” I paint what I find beautiful. I do not paint to be relevant…”
Born in Worcester, Massachusetts in 1951, Larry Preston spent much of his teenage years at the Worcester Art Museum viewing the museum’s collection of Flemish still life paintings. At a young age, he began imitating their work and eventually arrived at the technique he uses today to paint his still lifes and landscapes. Completely self-taught his work evolved over many years.
Also in his late teens, Larry embarked on what became a successful career as a musician. After 25 years in the music business, he decided to return to his first love, painting. Experimenting with many different styles, including surrealism and abstract his desire to paint still lifes and landscapes eventually became the focus of his work.
He chooses to paint those objects he sees around him. Simple, everyday objects that he finds beautiful and are often overlooked. A single flower or a piece of fruit celebrating the beauty surrounding us.
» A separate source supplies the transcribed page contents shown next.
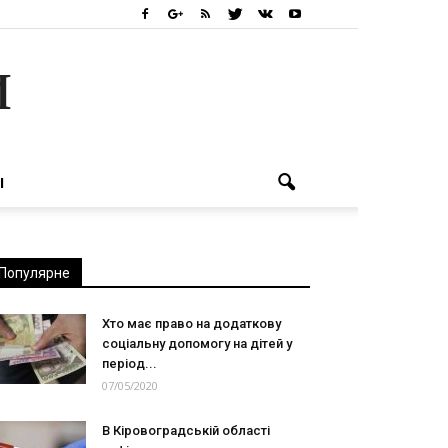
и
І
Популярне
Хто має право на додаткову
соціальну допомогу на дітей у
період...
07/05/2020
В Кіровоградській області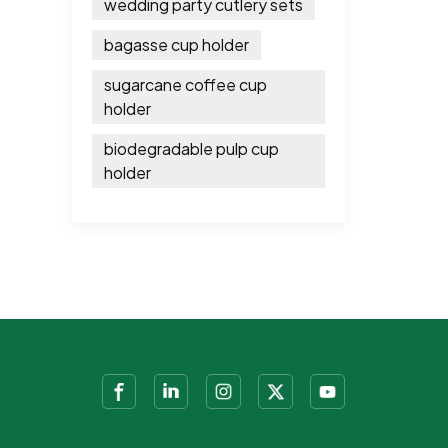
wedding party cutlery sets
bagasse cup holder
sugarcane coffee cup
holder
biodegradable pulp cup
holder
Landscapes inspired by the bucolic scenes to be found around his western Massachusetts home.
Larry Preston’s work has won numerous national awards including several from The Artist’s Magazine, The Art Calendar and many juried art exhibits and competitions. He has been a featured artist in The American Artist Magazine (2005) and in American Art Collector (2007, 2009, 2011, and 2013). His work is included in national and international collections. He has also been a featured artist for PBS auctions.
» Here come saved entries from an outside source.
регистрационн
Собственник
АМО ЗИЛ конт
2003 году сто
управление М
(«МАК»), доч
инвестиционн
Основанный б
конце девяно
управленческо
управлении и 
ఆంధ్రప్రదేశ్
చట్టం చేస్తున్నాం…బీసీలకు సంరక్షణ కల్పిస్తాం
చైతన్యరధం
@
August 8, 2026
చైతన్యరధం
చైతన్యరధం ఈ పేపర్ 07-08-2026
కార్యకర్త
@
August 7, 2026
Painting in oil on panel, Larry first sketches his work in charcoal and turpentine then applies many semi-transparent oil glazes. The resulting work has great depth and a luminous quality. A quiet, introspective quality is evident in his still lifes and landscapes.
Larry lives and paints in western Massachusetts.
I paint what I find beautiful. I do not paint to be relevant, for an audience or make any statement other than the beauty to be found in the objects I choose to paint. If the viewer chooses to attach some meaning to my work, that would be their prerogative. I find that, in this modern world, there is too little observance of the beauty in our surroundings. The real importance in our lives. I paint to remind myself what I find important and beautiful and to experience the process of painting my chosen object. I paint for myself and the process. I am very pleased that my work resonates with people.